The civil suit filed in the English courts relates to the purchase by energy majors Shell and Eni of the offshore OPL 245 oilfield in Nigeria, which is also at the centre of ongoing legal action in Italy.
A panel of judges in Milan acquitted the companies and executives, who all denied any wrongdoing, of bribery last March. Prosecutors have appealed the ruling.
In the court documents pertaining to the London case, Nigeria alleges JP Morgan was “grossly negligent” in its decision to transfer funds paid by the energy majors into an escrow account to a company controlled by the country’s former oil minister Dan Etete instead of into government coffers.
The trial opened Wednesday with details of the claim by Nigeria’s lawyer, Roger Masefield.
JP Morgan will present its defence early next week.

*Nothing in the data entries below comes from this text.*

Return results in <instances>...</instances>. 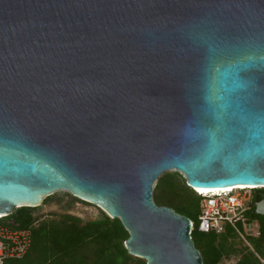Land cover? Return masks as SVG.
Segmentation results:
<instances>
[{
	"label": "water",
	"instance_id": "1",
	"mask_svg": "<svg viewBox=\"0 0 264 264\" xmlns=\"http://www.w3.org/2000/svg\"><path fill=\"white\" fill-rule=\"evenodd\" d=\"M171 171L264 217V0H0V215L66 191L147 264H204Z\"/></svg>",
	"mask_w": 264,
	"mask_h": 264
},
{
	"label": "trees",
	"instance_id": "2",
	"mask_svg": "<svg viewBox=\"0 0 264 264\" xmlns=\"http://www.w3.org/2000/svg\"><path fill=\"white\" fill-rule=\"evenodd\" d=\"M257 191L263 193L260 189ZM153 199L157 205L173 208L191 219L194 223L192 238L201 251L204 264H221L225 257L232 255L240 257L237 264H253L247 262L241 246L234 244L239 239L231 230L220 235L199 230L202 196L187 185L181 174L175 172L161 176ZM36 209L16 208L5 218L13 227L30 230L32 243L25 256L7 259L4 264H147L144 259L129 254L125 242L130 234L118 218L112 219L103 213L97 220L85 221L63 215L59 220H46L35 225L38 221ZM248 216L261 219L260 237L253 240L264 245V221L256 214L254 201ZM254 264L262 263L257 258Z\"/></svg>",
	"mask_w": 264,
	"mask_h": 264
},
{
	"label": "built area",
	"instance_id": "3",
	"mask_svg": "<svg viewBox=\"0 0 264 264\" xmlns=\"http://www.w3.org/2000/svg\"><path fill=\"white\" fill-rule=\"evenodd\" d=\"M258 189L264 193V186ZM199 195L202 196L201 212L198 217L201 232H214L220 235L231 230L239 240L247 244L249 237L259 233L257 221L248 216L255 197L254 187ZM6 217L0 215V264H4L10 258H22L32 243L31 231L13 227L9 220H5Z\"/></svg>",
	"mask_w": 264,
	"mask_h": 264
},
{
	"label": "rangeland",
	"instance_id": "4",
	"mask_svg": "<svg viewBox=\"0 0 264 264\" xmlns=\"http://www.w3.org/2000/svg\"><path fill=\"white\" fill-rule=\"evenodd\" d=\"M167 173H175V171ZM156 184L157 182L154 185V189L156 187ZM252 194L254 195V191L252 192ZM103 213L104 211L98 206L73 197L66 191H59L43 199L41 205L37 207L35 215L38 218V221L35 225H38L42 223V221L46 220H59L63 215L75 216L85 221L97 220L102 217ZM236 241L237 242L234 244L239 247L241 246L245 258L248 259L247 262L254 264L257 258L259 260H264L263 244L254 241L253 238H248V244L237 239ZM88 252L90 255L92 254L90 250H88ZM239 259L240 257L238 255H232L230 257H225L222 260L221 264H237V261Z\"/></svg>",
	"mask_w": 264,
	"mask_h": 264
},
{
	"label": "bare ground",
	"instance_id": "5",
	"mask_svg": "<svg viewBox=\"0 0 264 264\" xmlns=\"http://www.w3.org/2000/svg\"><path fill=\"white\" fill-rule=\"evenodd\" d=\"M235 188H252L247 186H236V187H230V188H221V189H213V190H203V189H197V193H209V192H220V191H233Z\"/></svg>",
	"mask_w": 264,
	"mask_h": 264
},
{
	"label": "flooded vegetation",
	"instance_id": "6",
	"mask_svg": "<svg viewBox=\"0 0 264 264\" xmlns=\"http://www.w3.org/2000/svg\"><path fill=\"white\" fill-rule=\"evenodd\" d=\"M262 201V198L261 197H259L258 198V202H261ZM254 203H255V206H256V204H257V202H256V199H255V197H254ZM259 216H261V215H259ZM261 218L263 219V221H264V217L263 216H261ZM256 221H257V228H258V230H260V227H261V219H258V218H256L255 219ZM260 231H259V233L257 234V235H253V236H251V238H257V237H260ZM261 260V262H262V264L264 263V260L263 259H260ZM238 262V261H237Z\"/></svg>",
	"mask_w": 264,
	"mask_h": 264
},
{
	"label": "clouds",
	"instance_id": "7",
	"mask_svg": "<svg viewBox=\"0 0 264 264\" xmlns=\"http://www.w3.org/2000/svg\"><path fill=\"white\" fill-rule=\"evenodd\" d=\"M199 194V193H198Z\"/></svg>",
	"mask_w": 264,
	"mask_h": 264
}]
</instances>
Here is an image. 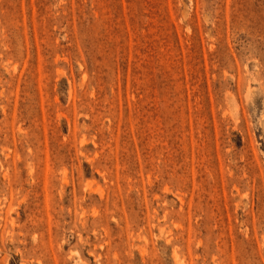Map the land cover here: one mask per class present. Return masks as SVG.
I'll return each instance as SVG.
<instances>
[{"label":"rangeland","instance_id":"1","mask_svg":"<svg viewBox=\"0 0 264 264\" xmlns=\"http://www.w3.org/2000/svg\"><path fill=\"white\" fill-rule=\"evenodd\" d=\"M0 264H264V0H0Z\"/></svg>","mask_w":264,"mask_h":264}]
</instances>
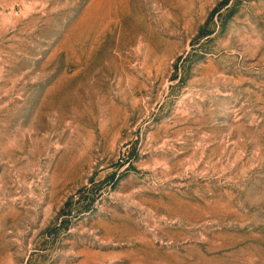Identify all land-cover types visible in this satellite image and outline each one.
Here are the masks:
<instances>
[{
    "label": "rangeland",
    "instance_id": "rangeland-1",
    "mask_svg": "<svg viewBox=\"0 0 264 264\" xmlns=\"http://www.w3.org/2000/svg\"><path fill=\"white\" fill-rule=\"evenodd\" d=\"M0 264H264V0H0Z\"/></svg>",
    "mask_w": 264,
    "mask_h": 264
}]
</instances>
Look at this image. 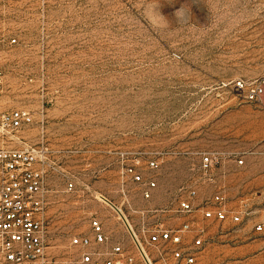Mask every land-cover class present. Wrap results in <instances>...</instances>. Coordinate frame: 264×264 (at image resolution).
Listing matches in <instances>:
<instances>
[{
	"label": "rangeland",
	"instance_id": "obj_1",
	"mask_svg": "<svg viewBox=\"0 0 264 264\" xmlns=\"http://www.w3.org/2000/svg\"><path fill=\"white\" fill-rule=\"evenodd\" d=\"M0 70V113L30 110L24 141L53 151L58 264L117 244L123 264H147L108 201L153 264L178 248L197 264H264V0H0ZM192 190L195 210L180 214ZM217 194L240 221L203 218ZM99 218L107 242L74 244ZM184 222L203 227L200 247L195 231L147 242L144 231Z\"/></svg>",
	"mask_w": 264,
	"mask_h": 264
},
{
	"label": "built area",
	"instance_id": "obj_2",
	"mask_svg": "<svg viewBox=\"0 0 264 264\" xmlns=\"http://www.w3.org/2000/svg\"><path fill=\"white\" fill-rule=\"evenodd\" d=\"M12 38L10 43H15ZM5 88V74L0 70V93ZM34 115L28 109L17 108L0 113V264H58V258L51 251L47 211L50 204V172L56 170L51 158L53 151L44 142L33 145L24 141L22 132L34 123ZM152 165H155L153 162ZM213 158L206 155L202 168L209 170ZM140 180V176H137ZM155 186V183H151ZM73 190V183L69 184ZM150 197V192H146ZM196 191L179 202L178 212L189 214L195 210L193 199ZM214 207L204 208V219L238 222L241 213L230 211L225 206V197L217 194ZM93 234L80 235L73 243L84 248L104 244L108 236L98 219L91 222ZM258 230H262L258 226ZM147 231V230H146ZM146 240L151 245L171 242L180 245L187 232L195 231L194 247L202 245V226L197 228L191 222H184L175 228L159 224L154 231H148ZM126 257L122 246L107 251L87 249L81 254L83 264H123ZM165 264H197V253L191 248H178L172 257H163ZM132 261V258H128Z\"/></svg>",
	"mask_w": 264,
	"mask_h": 264
},
{
	"label": "water",
	"instance_id": "obj_3",
	"mask_svg": "<svg viewBox=\"0 0 264 264\" xmlns=\"http://www.w3.org/2000/svg\"><path fill=\"white\" fill-rule=\"evenodd\" d=\"M108 202H109V203L111 204V206H112V207L118 212V214H120L121 218L124 220V222H125L126 225L128 226L129 231H130V233L132 234L133 238L136 239V238H135V234H134L133 230L131 229V227H130V225H129L127 219H126V217H125L124 214L122 213V211H121V210H120L115 204H113L112 202H110V201H108ZM137 245H138V247H139V249H140L141 254L143 255L144 259L146 260L147 264H150V262H149L147 256L144 254V252H143V250L141 249V247H140L138 241H137Z\"/></svg>",
	"mask_w": 264,
	"mask_h": 264
},
{
	"label": "bare ground",
	"instance_id": "obj_4",
	"mask_svg": "<svg viewBox=\"0 0 264 264\" xmlns=\"http://www.w3.org/2000/svg\"><path fill=\"white\" fill-rule=\"evenodd\" d=\"M123 213V212H122ZM124 214V213H123ZM119 216H120V214H119ZM125 216V215H124ZM121 217V216H120ZM126 217V216H125ZM127 219V218H126ZM124 221V220H123ZM127 221H128V219H127ZM125 223V222H124ZM128 223H129V225H130V227H131V229L133 230V227H132V225L130 224V222L128 221ZM125 226H126V228L129 230V228H128V226L126 225V223H125ZM133 232H134V230H133ZM134 234H135V241H136V243H137V241H138V243H139V245H140V247H141V249L143 250V252H144V254L147 256V258H148V260H149V262H150V264H153L152 263V260H151V258H150V256H149V253H148V251H146V249H145V247L142 245V243L139 241V239H138V237H137V234L134 232Z\"/></svg>",
	"mask_w": 264,
	"mask_h": 264
},
{
	"label": "clouds",
	"instance_id": "obj_5",
	"mask_svg": "<svg viewBox=\"0 0 264 264\" xmlns=\"http://www.w3.org/2000/svg\"><path fill=\"white\" fill-rule=\"evenodd\" d=\"M175 15H176L177 19L180 20V19L184 18L187 15V13L185 12V10L183 9V6H182L180 9H178L176 11Z\"/></svg>",
	"mask_w": 264,
	"mask_h": 264
},
{
	"label": "crops",
	"instance_id": "obj_6",
	"mask_svg": "<svg viewBox=\"0 0 264 264\" xmlns=\"http://www.w3.org/2000/svg\"><path fill=\"white\" fill-rule=\"evenodd\" d=\"M119 208V207H118ZM100 222H101V224H102V227H103V230H104V232L106 233V231H105V226H106V222H105V220H102V219H98ZM104 221V222H103ZM105 223V224H104ZM118 245V244H117ZM117 245H114V246H117ZM114 246H111V248L112 247H114Z\"/></svg>",
	"mask_w": 264,
	"mask_h": 264
}]
</instances>
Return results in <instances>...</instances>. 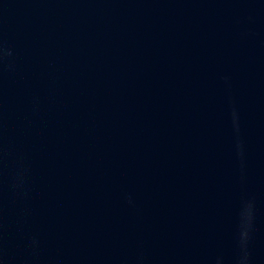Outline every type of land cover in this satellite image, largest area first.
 Returning <instances> with one entry per match:
<instances>
[{"label": "water", "instance_id": "obj_1", "mask_svg": "<svg viewBox=\"0 0 264 264\" xmlns=\"http://www.w3.org/2000/svg\"><path fill=\"white\" fill-rule=\"evenodd\" d=\"M264 216V0H0V229Z\"/></svg>", "mask_w": 264, "mask_h": 264}]
</instances>
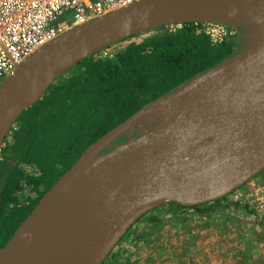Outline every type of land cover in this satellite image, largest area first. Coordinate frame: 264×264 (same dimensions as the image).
<instances>
[{
  "label": "water",
  "instance_id": "1",
  "mask_svg": "<svg viewBox=\"0 0 264 264\" xmlns=\"http://www.w3.org/2000/svg\"><path fill=\"white\" fill-rule=\"evenodd\" d=\"M189 22L235 28L238 50L93 141L0 249V264H103L152 209L214 202L264 170V0H140L62 33L0 84V148L19 115L83 59Z\"/></svg>",
  "mask_w": 264,
  "mask_h": 264
},
{
  "label": "trees",
  "instance_id": "2",
  "mask_svg": "<svg viewBox=\"0 0 264 264\" xmlns=\"http://www.w3.org/2000/svg\"><path fill=\"white\" fill-rule=\"evenodd\" d=\"M203 26L189 22L176 29L157 27L124 39L136 38L111 57L100 52L86 57L19 115L0 148V249L93 141L238 50V35L212 42ZM169 205L177 208V215L179 210L211 208L210 203ZM251 249L248 245L245 256ZM246 262L250 260L238 264Z\"/></svg>",
  "mask_w": 264,
  "mask_h": 264
},
{
  "label": "rangeland",
  "instance_id": "3",
  "mask_svg": "<svg viewBox=\"0 0 264 264\" xmlns=\"http://www.w3.org/2000/svg\"><path fill=\"white\" fill-rule=\"evenodd\" d=\"M70 16L65 12L62 18ZM178 27L167 26L168 30ZM134 39L119 41L111 49ZM11 74L22 76L20 72ZM263 177L264 170L255 178ZM176 210L163 204L140 217L103 264H238L243 259L250 260L244 264H264V224L245 211L228 209L213 216L210 207L179 210L178 215L173 213ZM151 217L157 221L151 222ZM248 245L253 249L246 258Z\"/></svg>",
  "mask_w": 264,
  "mask_h": 264
},
{
  "label": "built area",
  "instance_id": "4",
  "mask_svg": "<svg viewBox=\"0 0 264 264\" xmlns=\"http://www.w3.org/2000/svg\"><path fill=\"white\" fill-rule=\"evenodd\" d=\"M140 0H0V84L15 67L62 33ZM70 12L68 19H63ZM181 24L168 25L169 27ZM212 42L239 35L220 23H204ZM111 57L110 47L99 51ZM213 216L224 210L245 211L264 221V177L253 178L227 196L210 203Z\"/></svg>",
  "mask_w": 264,
  "mask_h": 264
},
{
  "label": "flooded vegetation",
  "instance_id": "5",
  "mask_svg": "<svg viewBox=\"0 0 264 264\" xmlns=\"http://www.w3.org/2000/svg\"><path fill=\"white\" fill-rule=\"evenodd\" d=\"M147 214H148V213H147ZM147 214H146V215H147Z\"/></svg>",
  "mask_w": 264,
  "mask_h": 264
}]
</instances>
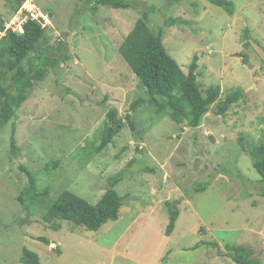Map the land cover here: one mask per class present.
<instances>
[{"label":"rangeland","instance_id":"rangeland-1","mask_svg":"<svg viewBox=\"0 0 264 264\" xmlns=\"http://www.w3.org/2000/svg\"><path fill=\"white\" fill-rule=\"evenodd\" d=\"M134 1L138 6L127 9L93 0L23 4L49 15L40 47L54 46L59 62L17 112L18 154L11 149L13 120L0 124V264H25V247L40 255V264H238L227 244L248 248L264 264V196L249 155L264 144V0H233V15L209 0ZM150 6L157 7L153 28L178 19L163 42L186 72L199 55L204 93L216 84L221 98L245 91L226 115L210 110L200 127H181L145 103L131 116L133 129L128 114L146 90L119 47ZM17 13L0 0L5 29L20 30ZM114 109L124 127L97 152ZM25 170L48 192L34 210L17 199L28 182ZM119 172L124 205L117 220L98 230L62 220L55 230L43 220L46 201L65 190L97 203ZM168 202L180 212L171 235Z\"/></svg>","mask_w":264,"mask_h":264},{"label":"trees","instance_id":"trees-1","mask_svg":"<svg viewBox=\"0 0 264 264\" xmlns=\"http://www.w3.org/2000/svg\"><path fill=\"white\" fill-rule=\"evenodd\" d=\"M26 1L8 0L12 13H17ZM93 1L113 8L127 9L138 6V2L134 0ZM209 1L223 7L230 15L235 12L233 0ZM156 11V6L143 9L141 16L119 47L120 53L136 73L140 86L146 90V97H138L132 103V113L128 114L131 123L132 114L145 103L151 105L159 117L169 116L181 127H200L210 110L217 115H226L245 96V91L238 87L221 98L222 88L220 84H216L209 86L204 93L198 83L199 55H194L186 72L168 52L163 42L166 28L174 25L178 19L169 16L163 25L153 28L150 26V14ZM5 24V21L0 18V29L5 31V35L0 38V124L4 125L13 120L11 149L12 154H18L15 129L17 112L29 98L30 90L35 86L36 81H42L47 76L50 66H55L59 58L52 55L54 46L40 47L49 28V24L43 19L30 18L22 25V32L14 27L5 29ZM59 48L63 49L64 44L61 43ZM243 60L245 63L248 61L246 57ZM116 113L115 109L109 113L110 120L100 143L95 147L97 152L111 144L124 127L123 121L117 117ZM132 127L136 129L134 123ZM249 155L252 158L253 167L261 176L260 192L264 196V144L254 145ZM51 164L57 167L59 160L51 161ZM25 171L28 182L17 195V199L22 204L28 200L34 210L41 203L43 193L45 195L48 192L45 188H39L37 178L31 171ZM121 180V172L111 176L110 186L95 204L69 190L61 192L49 201L44 199L47 205L42 212V218L55 230L62 228L63 224L59 222L60 220L70 221L90 230H98L107 221L119 218L120 208L124 205V196L116 189V185ZM199 189L205 190L206 187H198ZM168 204L171 207L174 206L166 228V234L171 235L176 228L180 212L175 202H168ZM38 238L49 243L43 236ZM208 244L214 247L219 246L216 241H209ZM225 246L238 264H262L260 259L253 257L250 250L242 245L227 244ZM21 260L25 264L41 263L40 255L27 247L22 251Z\"/></svg>","mask_w":264,"mask_h":264},{"label":"built area","instance_id":"built-area-1","mask_svg":"<svg viewBox=\"0 0 264 264\" xmlns=\"http://www.w3.org/2000/svg\"><path fill=\"white\" fill-rule=\"evenodd\" d=\"M32 4L33 5L31 7H26L25 5H23V7L18 11L19 13H17L18 14L17 22H15L14 24H17V23L19 24V26H20L19 31H21V32L23 31L22 25H24V23L27 20H29L30 18H32V19H43L46 23H50L49 15L47 13L41 11L40 8L35 3H32ZM25 11H27V13H25ZM11 27H13V26H11ZM14 29H15V27H14Z\"/></svg>","mask_w":264,"mask_h":264},{"label":"water","instance_id":"water-1","mask_svg":"<svg viewBox=\"0 0 264 264\" xmlns=\"http://www.w3.org/2000/svg\"><path fill=\"white\" fill-rule=\"evenodd\" d=\"M54 245H56L54 242H53Z\"/></svg>","mask_w":264,"mask_h":264}]
</instances>
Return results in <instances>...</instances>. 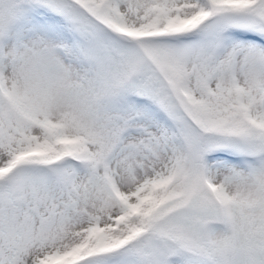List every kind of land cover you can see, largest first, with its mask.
<instances>
[{
	"label": "snow or ice",
	"instance_id": "snow-or-ice-1",
	"mask_svg": "<svg viewBox=\"0 0 264 264\" xmlns=\"http://www.w3.org/2000/svg\"><path fill=\"white\" fill-rule=\"evenodd\" d=\"M0 264H264V0H0Z\"/></svg>",
	"mask_w": 264,
	"mask_h": 264
}]
</instances>
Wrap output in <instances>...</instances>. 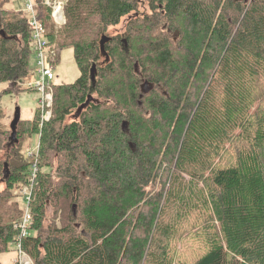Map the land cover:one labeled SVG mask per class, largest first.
<instances>
[{
  "label": "trees",
  "instance_id": "trees-1",
  "mask_svg": "<svg viewBox=\"0 0 264 264\" xmlns=\"http://www.w3.org/2000/svg\"><path fill=\"white\" fill-rule=\"evenodd\" d=\"M4 1L0 100L33 68L29 17ZM32 1L53 65L72 48L80 76L55 84L42 126L37 110L9 130L0 108V254L20 235L12 193L35 164L22 239L34 264H264V0H146L143 15L142 0H67L58 30Z\"/></svg>",
  "mask_w": 264,
  "mask_h": 264
},
{
  "label": "rangeland",
  "instance_id": "rangeland-1",
  "mask_svg": "<svg viewBox=\"0 0 264 264\" xmlns=\"http://www.w3.org/2000/svg\"><path fill=\"white\" fill-rule=\"evenodd\" d=\"M66 3H67V0L64 1V7L66 6ZM4 5H5V8L8 10H16L18 12L23 11L24 14H27L26 9H25L26 7L25 0H5ZM139 13L141 15L150 13V9L148 7V3L146 0L145 1L142 0L140 2ZM128 18L129 17L123 18L121 24L118 25L117 27L110 28V32L112 34H114L115 32H124L125 30L124 27L128 21ZM55 29L58 30L60 28L58 27V25L57 26L55 25ZM31 63L34 67L36 63L34 56H32ZM53 69H54V74L56 76V79L54 80V84L63 85V84L74 83L80 76V70L74 59V50L72 48L64 49L61 53L60 61L53 67ZM7 87H8V84L6 83L0 84V92H3ZM39 98H40V95L36 90H29L26 86H24L23 79L16 82L14 84L13 93L4 95L2 99L0 100V108L3 109L5 112L4 122H5L6 128L10 130L13 123L16 121L18 111L20 112L19 114L20 119L33 120L35 113L37 111V108L39 106ZM53 106H55L54 101H53V105L51 109V117L53 113L52 111ZM71 118L72 116L69 117L68 121H70ZM39 137L40 135L39 136L35 135L29 141L28 147H27V154L30 153V151H33L34 149H36L37 146L40 144ZM9 152H10V147L7 143L3 152L0 155V158L3 159L4 161H8ZM33 165L31 166L30 171L32 170ZM47 171L51 172L54 175V177L57 178V175L54 169L53 170L47 169ZM4 178L5 176L0 175V192L3 191L6 186ZM28 178L30 179V177ZM25 188L30 189L29 183H27L23 187H19L15 189L12 193V198H11V202L17 205H20L23 208V210H24V195H25L24 189ZM52 217H53L52 210L51 208H49L48 220L46 223H50V220H52ZM55 223L58 226H60L59 217L55 220ZM27 256L28 258L31 259V257L28 254ZM25 259L26 257H20V252H18L15 244L10 246V250L8 252L0 254V264H23L25 262ZM31 261H32V264H34L32 259Z\"/></svg>",
  "mask_w": 264,
  "mask_h": 264
},
{
  "label": "built area",
  "instance_id": "built-area-1",
  "mask_svg": "<svg viewBox=\"0 0 264 264\" xmlns=\"http://www.w3.org/2000/svg\"><path fill=\"white\" fill-rule=\"evenodd\" d=\"M26 1V13L30 20L32 27L31 45L33 49V56L36 63L32 68V72L24 79V86L30 90H36L39 95L38 110L41 114V126L45 121L51 118V109L53 105L54 97V80L56 76L54 74V62L56 61L57 52L51 48L50 42L46 36V30L44 25L37 19L35 4L32 0ZM65 0H44L45 5L51 9V16L56 26L58 27L66 23L65 16ZM39 146L29 154H38ZM38 169L34 164L30 172L29 188H25L24 195V216L23 219L16 225L21 232L17 237L15 246L20 252V257H26L23 264H32L30 258L24 252L22 248V239L29 235V226L32 222L31 202L33 201V187L37 177ZM22 263V261H21Z\"/></svg>",
  "mask_w": 264,
  "mask_h": 264
},
{
  "label": "water",
  "instance_id": "water-1",
  "mask_svg": "<svg viewBox=\"0 0 264 264\" xmlns=\"http://www.w3.org/2000/svg\"><path fill=\"white\" fill-rule=\"evenodd\" d=\"M177 36H178V33L175 34L174 38L176 39ZM124 41H125V40H124ZM103 45H104V40H102V50H104V46H103ZM136 70H138L137 65H136ZM94 79H95V74H94V71H93V72H92V80L94 81ZM152 87H153V85H152L151 83H149L147 80L144 81L143 84H142V90H143L145 93H149V92L151 91ZM91 101H92V96L89 95L87 101H86L83 105H81V106L79 107L78 112L80 113V112L83 111L85 108H87V107L89 106V104L91 103ZM19 114H20V112L18 111V115H17L16 121L13 123V125H12V127H11V128L13 129V131H15V126H16V124L18 123V121L20 120V118H19Z\"/></svg>",
  "mask_w": 264,
  "mask_h": 264
},
{
  "label": "crops",
  "instance_id": "crops-1",
  "mask_svg": "<svg viewBox=\"0 0 264 264\" xmlns=\"http://www.w3.org/2000/svg\"><path fill=\"white\" fill-rule=\"evenodd\" d=\"M37 110H38V108H37Z\"/></svg>",
  "mask_w": 264,
  "mask_h": 264
}]
</instances>
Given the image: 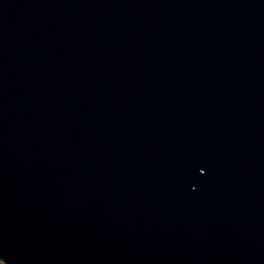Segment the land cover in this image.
Wrapping results in <instances>:
<instances>
[{
	"label": "water",
	"instance_id": "1",
	"mask_svg": "<svg viewBox=\"0 0 264 264\" xmlns=\"http://www.w3.org/2000/svg\"><path fill=\"white\" fill-rule=\"evenodd\" d=\"M2 264H264V0H0Z\"/></svg>",
	"mask_w": 264,
	"mask_h": 264
},
{
	"label": "rangeland",
	"instance_id": "2",
	"mask_svg": "<svg viewBox=\"0 0 264 264\" xmlns=\"http://www.w3.org/2000/svg\"><path fill=\"white\" fill-rule=\"evenodd\" d=\"M0 264H2V262H0Z\"/></svg>",
	"mask_w": 264,
	"mask_h": 264
}]
</instances>
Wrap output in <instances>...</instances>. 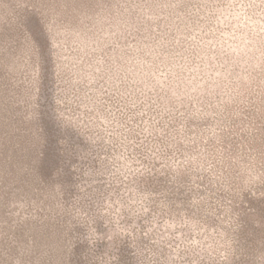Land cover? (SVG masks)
<instances>
[{
  "label": "rangeland",
  "instance_id": "rangeland-1",
  "mask_svg": "<svg viewBox=\"0 0 264 264\" xmlns=\"http://www.w3.org/2000/svg\"><path fill=\"white\" fill-rule=\"evenodd\" d=\"M0 264H264V0H0Z\"/></svg>",
  "mask_w": 264,
  "mask_h": 264
},
{
  "label": "trees",
  "instance_id": "trees-1",
  "mask_svg": "<svg viewBox=\"0 0 264 264\" xmlns=\"http://www.w3.org/2000/svg\"><path fill=\"white\" fill-rule=\"evenodd\" d=\"M247 258V257H246Z\"/></svg>",
  "mask_w": 264,
  "mask_h": 264
}]
</instances>
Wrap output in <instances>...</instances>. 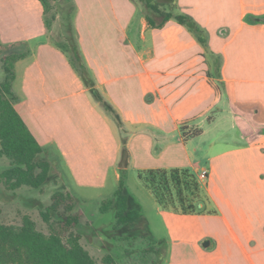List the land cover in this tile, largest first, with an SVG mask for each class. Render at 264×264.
Segmentation results:
<instances>
[{
    "label": "crops",
    "instance_id": "obj_1",
    "mask_svg": "<svg viewBox=\"0 0 264 264\" xmlns=\"http://www.w3.org/2000/svg\"><path fill=\"white\" fill-rule=\"evenodd\" d=\"M22 1L0 0V41L30 46L15 64L14 107L37 142L57 150L72 187L111 195L125 135L127 185L135 175L144 187L137 174L147 169L205 172L207 205L224 238L196 245L191 264H264V22L255 21L264 0H177L176 12L210 31L206 45L175 20L149 27L134 0H73L77 44L122 127L47 39L40 1L28 0L26 9ZM108 8L117 13L112 39L95 35L89 23L91 12ZM223 118L230 137L201 146ZM195 129L199 135L184 138ZM147 191L153 212L166 213Z\"/></svg>",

The trial will end on April 7 and a judgment will likely take several months.
In court, Masefield said Nigeria’s case rested on proving two key points: there was a fraud and JP Morgan was aware of the risk of fraud.
He said JP Morgan had breached its duties.
“The evidence of fraud is little short of overwhelming,” Masefield told the court.
“Under its Quincecare duty, the bank was entitled to refuse to pay for as long as it had reasonable grounds for believing its customer was being defrauded.”
Quincecare is a legal precedent whereby the bank should not pay out if it believes its client will be defrauded by making the payment.
JP Morgan’s London offices deal with business for Europe, Middle East and Africa, including Nigeria.
A spokesman for the bank in a statement to Reuters said it was “confident that it acted appropriately in making these payments” and said the bank would “robustly defend against this claim”.
The damages sought include cash sent to Etete’s company Malabu Oil and Gas, around $875 million paid in three instalments in 2011 and 2013, plus interest, taking the total to over $1.7 billion.
The Nigerian government at the time asked JP Morgan to make these transfers as part of the oilfield sale, court documents show.
The London case dates back to 1998 when Nigerian military ruler Sani Abacha awarded the offshore oilfield licence, OPL 245, to a company Etete owned.
The $20 million price tag – of which Etete paid about $2 million, according to court documents – was widely viewed by industry experts as too low given the block was expected to yield billions of dollars of crude, although it remains undeveloped.
Subsequent Nigerian administrations contested Etete’s rights to the field, triggering years of legal wrangling until a deal designed to end the battles was struck in 2011.
Etete’s company Malabu Oil and Gas handed the undeveloped OPL 245 back to Nigeria as part of a resolution agreement involving Shell and Eni.
To complete the deal, Shell and Eni paid a signature bonus of about $200 million directly to the Nigerian government and then deposited $1.1 billion in the Nigerian government’s escrow account with JP Morgan, court documents show.
Etete’s lawyers did not comment on the trial as Etete is not a party in this suit.
Shell and Eni are also not parties to the London law suit and declined to comment.